Sunday, April 17, 2011

The "Bad Ideas" Contest at Ottawa U

Two years ago I blogged about the faults of the University of Ottawa’s “Good Ideas” Contest, and about the idea I submitted in facetious attempt to topple the whole thing. (See “Social Experiment 2: Flinging Shit into my University’s Cyberspace” and its sequel.) This year, I decided to submit again, but a serious idea. Well, not any more serious than the previous, but something that I actually thought might win.

Alas, this has not happened. I won’t bother describing the ideas that did win. Some are all right, and most won’t be implemented anyway, but suffice it to say that none of the ideas target student health issues as mine did, and what’s worse, three of the ten ideas appear to be more or less the same: “Mini Art Shows,” a “Semaine des art et des talents etudiants,” and “Student Art Showcase.” One would think that an idea to encourage student health on campus would make it into this list — instead of at least one of the three campus art-related ideas!

Then again, my idea involved pointing out something wrong with the university. Evidently, they want innocent innovations that improve for the sake of improving, not innovations that call attention to and address actual problems or absences. To endorse my idea would have been to publicize one of the university’s points of neglect.

Now, I cannot remember whether the university acquires the complete rights for your idea upon submission, or upon selection, but my blogs from two years ago seem to say it was the former (back then, at least; but I can’t see why this would have changed — unless someone submitted a “Good Idea” to change it). If so, then it seems that the university could just as well consider and even implement my idea (“their” idea, now) without either having to (1) reward me for my intellectual production (i.e., actually “purchase” the rights to my idea — each “Good Ideas” winner receives $500), or (2) publicize the idea and therefore the points of neglect it calls attention to. In other words, the way the “Good Ideas” Contest is structured is such that the best ideas, the ideas that actually address shortages and points of neglect on the university’s part, have no reason to be rewarded or recognized. (What irony for an institution designed to provide incentives for intellectual production.) Why publicize these ideas, which draw attention to the university’s faults, when the university can anyway do with them what it will?

It is not that such ideas are intended solely to point out the university’s faults; it’s merely that, in order to suggest an improvement to faults, they must first suggest that these faults exist.
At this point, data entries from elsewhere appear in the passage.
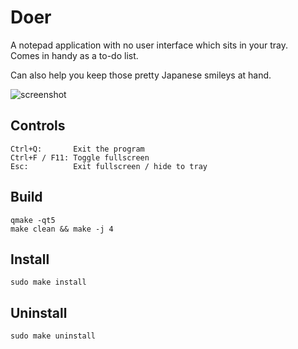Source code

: # Doer

A notepad application with no user interface which sits in your tray.  
Comes in handy as a to-do list.

Can also help you keep those pretty Japanese smileys at hand.

![screenshot](https://cloud.githubusercontent.com/assets/1392048/24592087/2bcfb58e-17de-11e7-8c22-27a804c2f0f0.png)


## Controls

    Ctrl+Q:       Exit the program
    Ctrl+F / F11: Toggle fullscreen
    Esc:          Exit fullscreen / hide to tray


## Build

    qmake -qt5
    make clean && make -j 4


## Install

    sudo make install


## Uninstall

    sudo make uninstall
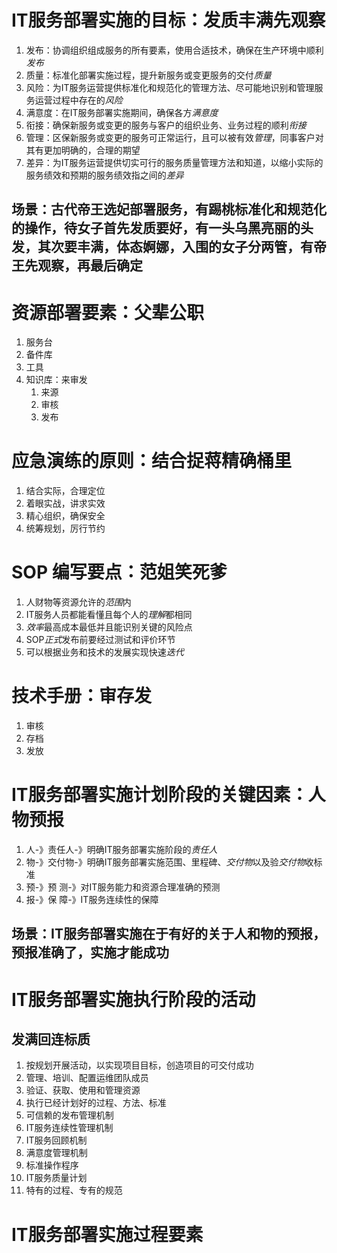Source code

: # IT服务部署实施的目标：发质丰满先观察
1. 发布：协调组织组成服务的所有要素，使用合适技术，确保在生产环境中顺利*发布*
2. 质量：标准化部署实施过程，提升新服务或变更服务的交付*质量*
3. 风险：为IT服务运营提供标准化和规范化的管理方法、尽可能地识别和管理服务运营过程中存在的*风险*
4. 满意度：在IT服务部署实施期间，确保各方*满意度*
5. 衔接：确保新服务或变更的服务与客户的组织业务、业务过程的顺利*衔接*
6. 管理：区保新服务或变更的服务可正常运行，且可以被有效*管理*，同事客户对其有更加明确的，合理的期望
7. 差异：为IT服务运营提供切实可行的服务质量管理方法和知道，以缩小实际的服务绩效和预期的服务绩效指之间的*差异*
## 场景：古代帝王选妃部署服务，有踢桃标准化和规范化的操作，待女子首先发质要好，有一头乌黑亮丽的头发，其次要丰满，体态婀娜，入围的女子分两管，有帝王先观察，再最后确定

# 资源部署要素：父辈公职
1. 服务台
2. 备件库
3. 工具
4. 知识库：来审发
   1. 来源
   2. 审核
   3. 发布

# 应急演练的原则：结合捉蒋精确桶里
1. 结合实际，合理定位
2. 着眼实战，讲求实效
3. 精心组织，确保安全
4. 统筹规划，厉行节约

# SOP 编写要点：范姐笑死爹
1. 人财物等资源允许的*范围*内
2. IT服务人员都能看懂且每个人的*理解*都相同
3. *效率*最高成本最低并且能识别关键的风险点
4. SOP*正式*发布前要经过测试和评价环节
5. 可以根据业务和技术的发展实现快速*迭代*

# 技术手册：审存发
1. 审核
2. 存档
3. 发放

# IT服务部署实施计划阶段的关键因素：人物预报
1. 人-》责任人-》明确IT服务部署实施阶段的*责任人*
2. 物-》交付物-》明确IT服务部署实施范围、里程碑、*交付物*以及验*交付物*收标准
3. 预-》预  测-》对IT服务能力和资源合理准确的预测
4. 报-》保  障-》IT服务连续性的保障
## 场景：IT服务部署实施在于有好的关于人和物的预报，预报准确了，实施才能成功

# IT服务部署实施执行阶段的活动
## 发满回连标质
1. 按规划开展活动，以实现项目目标，创造项目的可交付成功
2. 管理、培训、配置运维团队成员
3. 验证、获取、使用和管理资源
4. 执行已经计划好的过程、方法、标准
5. 可信赖的发布管理机制
6. IT服务连续性管理机制
7. IT服务回顾机制
8. 满意度管理机制
9. 标准操作程序
10. IT服务质量计划
11. 特有的过程、专有的规范 

# IT服务部署实施过程要素
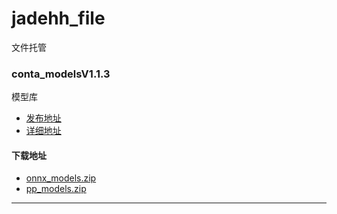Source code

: # jadehh_file
文件托管
### conta_modelsV1.1.3
模型库
* [发布地址](https://github.com/jadehh/ContainerOCR/releases/tag/conta_modelsV1.1.3)
* [详细地址](https://github.com/jadehh/jadehh_file/releases/tag/conta_modelsV1.1.3)
#### 下载地址
* [onnx_models.zip](https://gh.con.sh/https://github.com/jadehh/jadehh_file/releases/download/conta_modelsV1.1.3/onnx_models.zip)
* [pp_models.zip](https://gh.con.sh/https://github.com/jadehh/jadehh_file/releases/download/conta_modelsV1.1.3/pp_models.zip)
---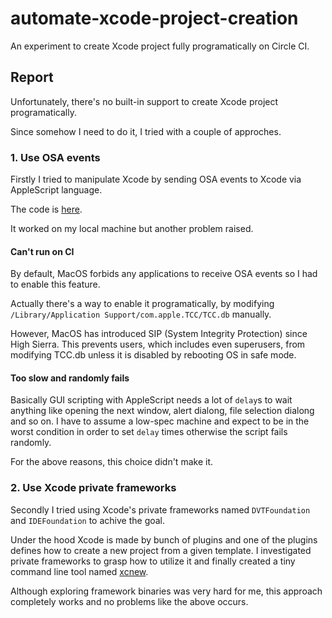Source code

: automate-xcode-project-creation
===============================

An experiment to create Xcode project fully programatically on Circle CI.

Report
------

Unfortunately, there's no built-in support to create Xcode project programatically.

Since somehow I need to do it, I tried with a couple of approches.

### 1. Use OSA events

Firstly I tried to manipulate Xcode by sending OSA events to Xcode via AppleScript language.

The code is [here](https://github.com/manicmaniac/automate-xcode-project-creation/commit/70813b5f8be45fae9fc0169f2fe4b69320425ab2#diff-e653de6f89bdffd67b9bec9ab2b498fb).

It worked on my local machine but another problem raised.

#### Can't run on CI

By default, MacOS forbids any applications to receive OSA events so I had to enable this feature.

Actually there's a way to enable it programatically, by modifying `/Library/Application Support/com.apple.TCC/TCC.db` manually.

However, MacOS has introduced SIP (System Integrity Protection) since High Sierra.
This prevents users, which includes even superusers, from modifying TCC.db unless it is disabled by rebooting OS in safe mode.

#### Too slow and randomly fails

Basically GUI scripting with AppleScript needs a lot of `delay`s to wait anything like opening the next window, alert dialong, file selection dialong and so on.
I have to assume a low-spec machine and expect to be in the worst condition in order to set `delay` times otherwise the script fails randomly.

For the above reasons, this choice didn't make it.

### 2. Use Xcode private frameworks

Secondly I tried using Xcode's private frameworks named `DVTFoundation` and `IDEFoundation` to achive the goal.

Under the hood Xcode is made by bunch of plugins and one of the plugins defines how to create a new project from a given template.
I investigated private frameworks to grasp how to utilize it and finally created a tiny command line tool named [xcnew](https://github.com/manicmaniac/xcnew).

Although exploring framework binaries was very hard for me, this approach completely works and no problems like the above occurs.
Evidently, in the case of the subject of my idea (hygiene), the university (via its puppet student adjudication committee) was unwilling to contradict its shiny, air-brushed public image as a pristine and cleanly place of learning.

Well, consider for yourself. Here is my idea, which it may be now illegal for me to publish if it is, in fact, no longer my property:

uOttawa needs to make its computer and study stations hygenic. Research has shown the computer keyboard and mouse to be among the filthiest surfaces in the office and home, containing five times the germs of a toilet seat. Among the microbes: dangerous bacteria such as E. coli. [We only had 200 or 250 words, so it was somewhat difficult to include citations, but I think this research has been publicized enough that most people have by now heard something of it.] One can imagine, then, how much bacteria a PUBLIC computer terminal might contain. With uOttawa’s keyboards and mice, imagining isn’t difficult: you can see and feel for yourself the grease and grime, the particles of dirt, hair, dust, skin. [Anyone who has used Ottawa U's computers knows that this is no exaggeration.]

According to a BBC article—from 2004!—the problem’s not just keyboards, but work stations as a whole (desk, phone, etc.), which “contain nearly 400 times as many microbes [as] lavatories.” Students spend a lot more time at computers and study desks than they do in bathrooms. Why not enforce the same standards of cleanliness for work stations as we do for bathrooms?

There’s a feasible solution: (1) Include in our custodians’ duties the cleaning and/or inspection of keyboards, mice, and study desks; (2) Place near every cluster of computers cleaning spray or wipes, with which every user would be obligated to clean his/her keyboard and mouse after use—much in the same way as s/he would a machine at our gym; (3) Mount instructive signs or warning labels near computer stations.

Otherwise, with computers so integral to student life, we are harbouring an unnecessary, disgusting health hazard. Our lavatories are cleaned every day. Have our greasy keyboards EVER, even once, been cleaned?